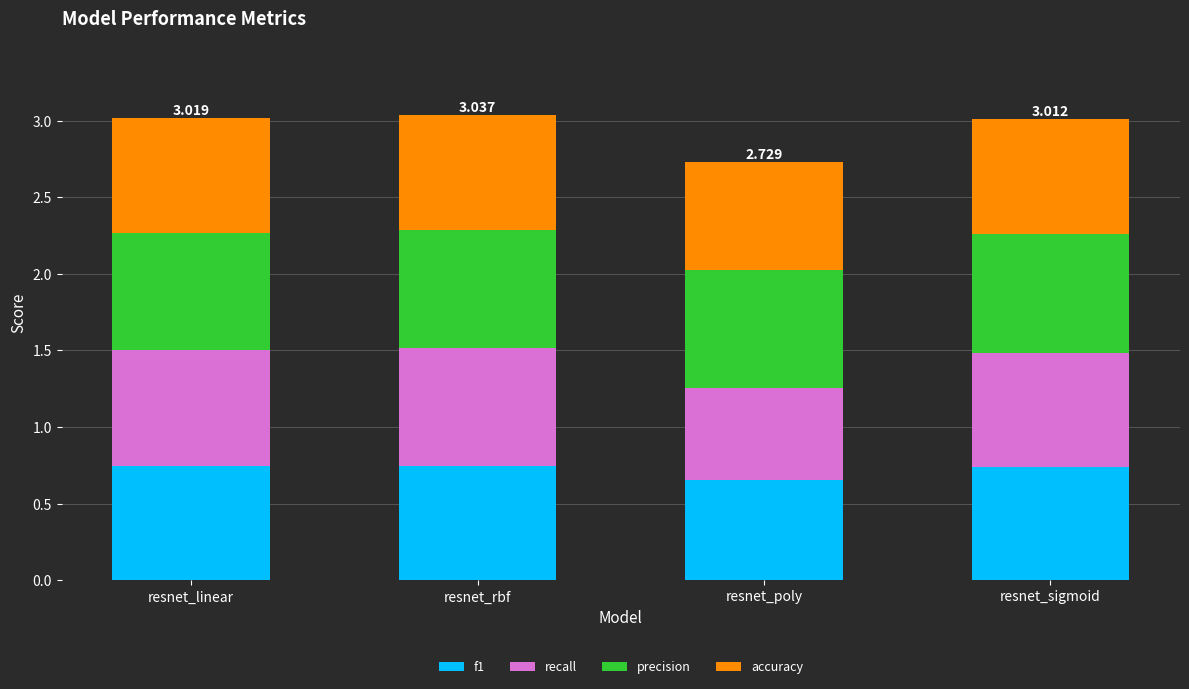

True or false: f1 has a value of 0.7 at resnet_sigmoid.

True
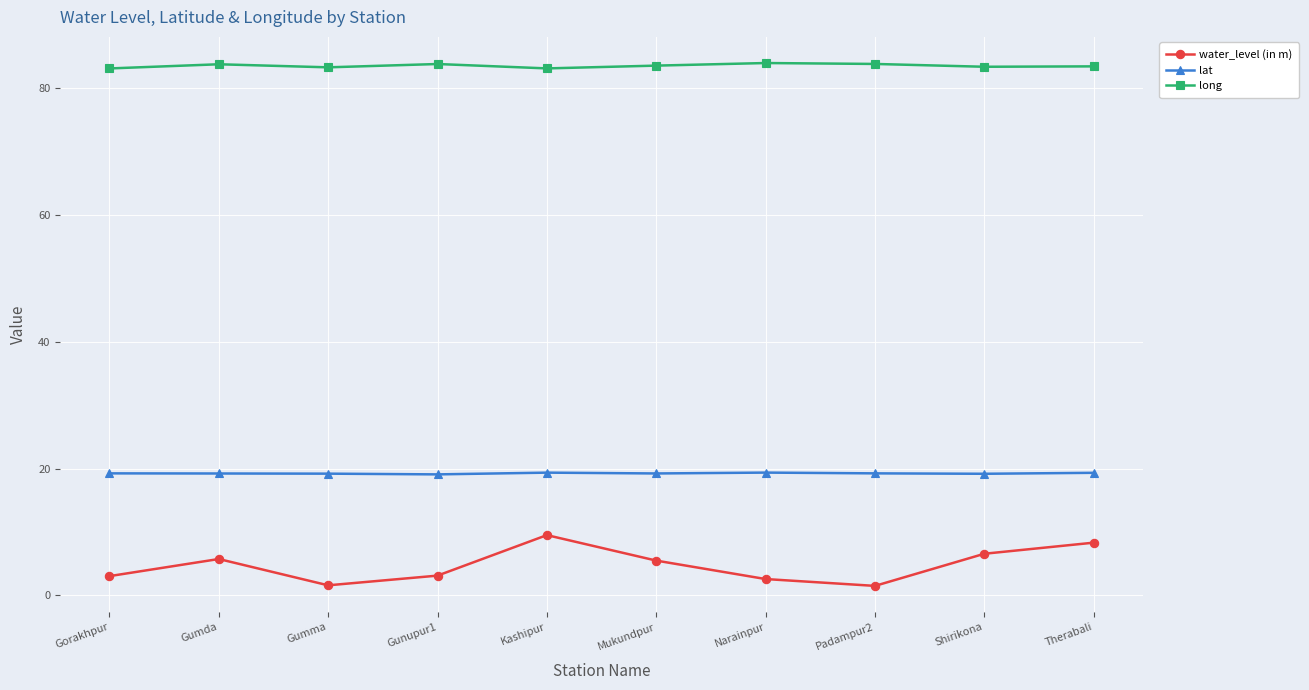

What is the maximum value shown in the chart?

84.0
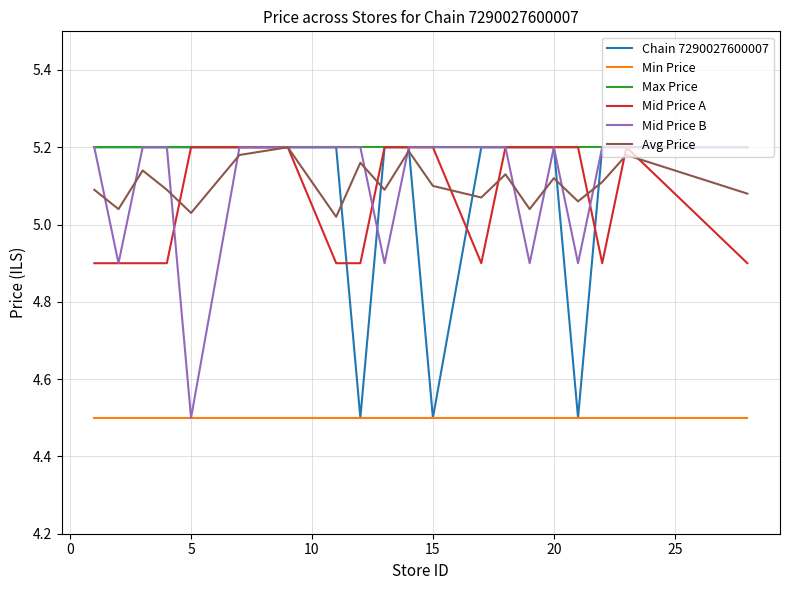

Does the chart have visible grid lines?

Yes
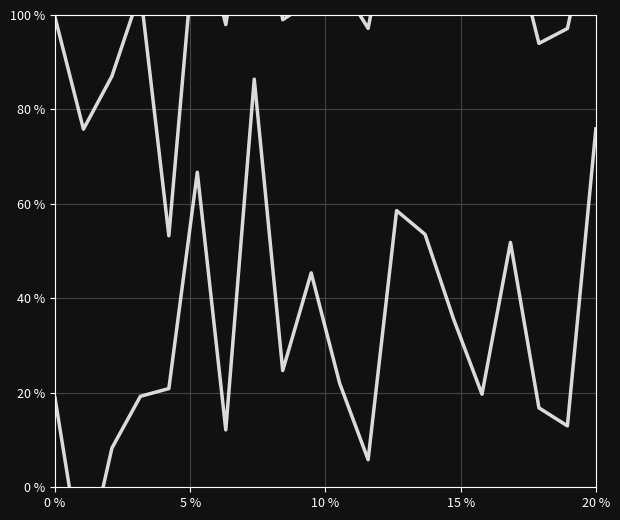

At how many categories does at least one series exceed -72?

20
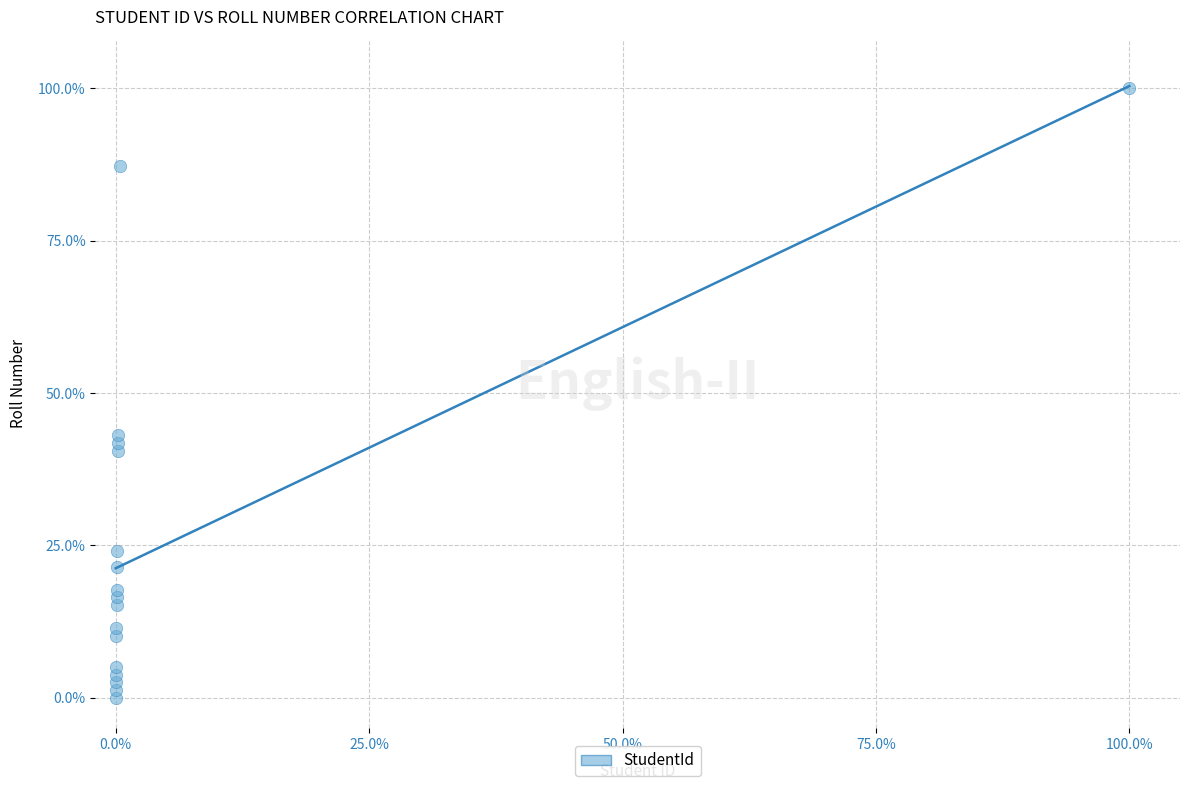

What is the range of Y values (max minus min)?

100.0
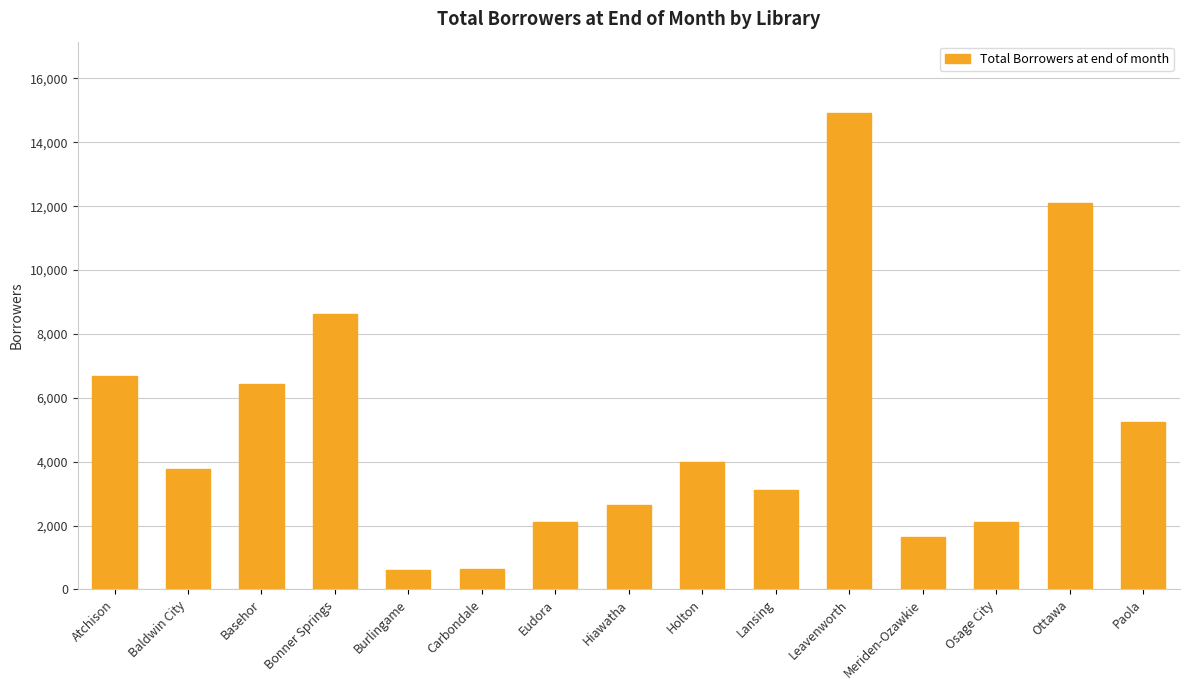

The chart shows a value of 5251 at Paola. True or false?

True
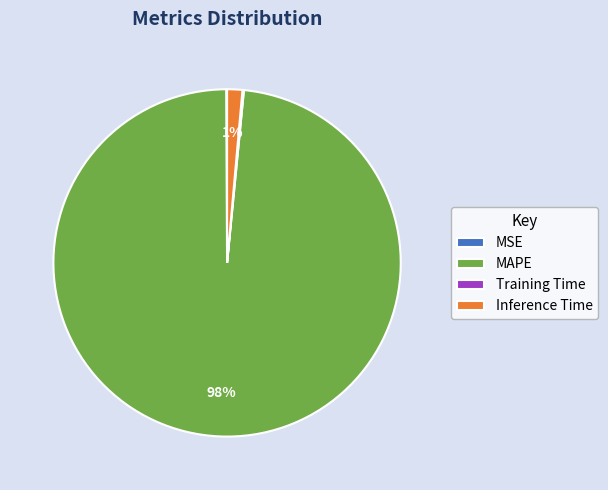

True or false: MAPE accounts for 98% of the total.

True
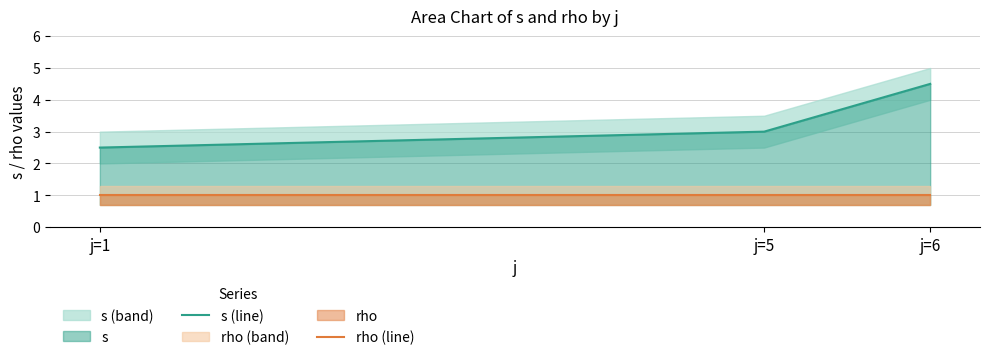

Rank the series by their average value, from lowest to highest.

rho (line), s (line)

════

Written task:
Collect every line from the items above that contains the word "chart", and copy each one in full.

Result of this task:
What is the maximum value shown in the chart?
Does the chart have visible grid lines?
The chart shows a value of 5251 at Paola. True or false?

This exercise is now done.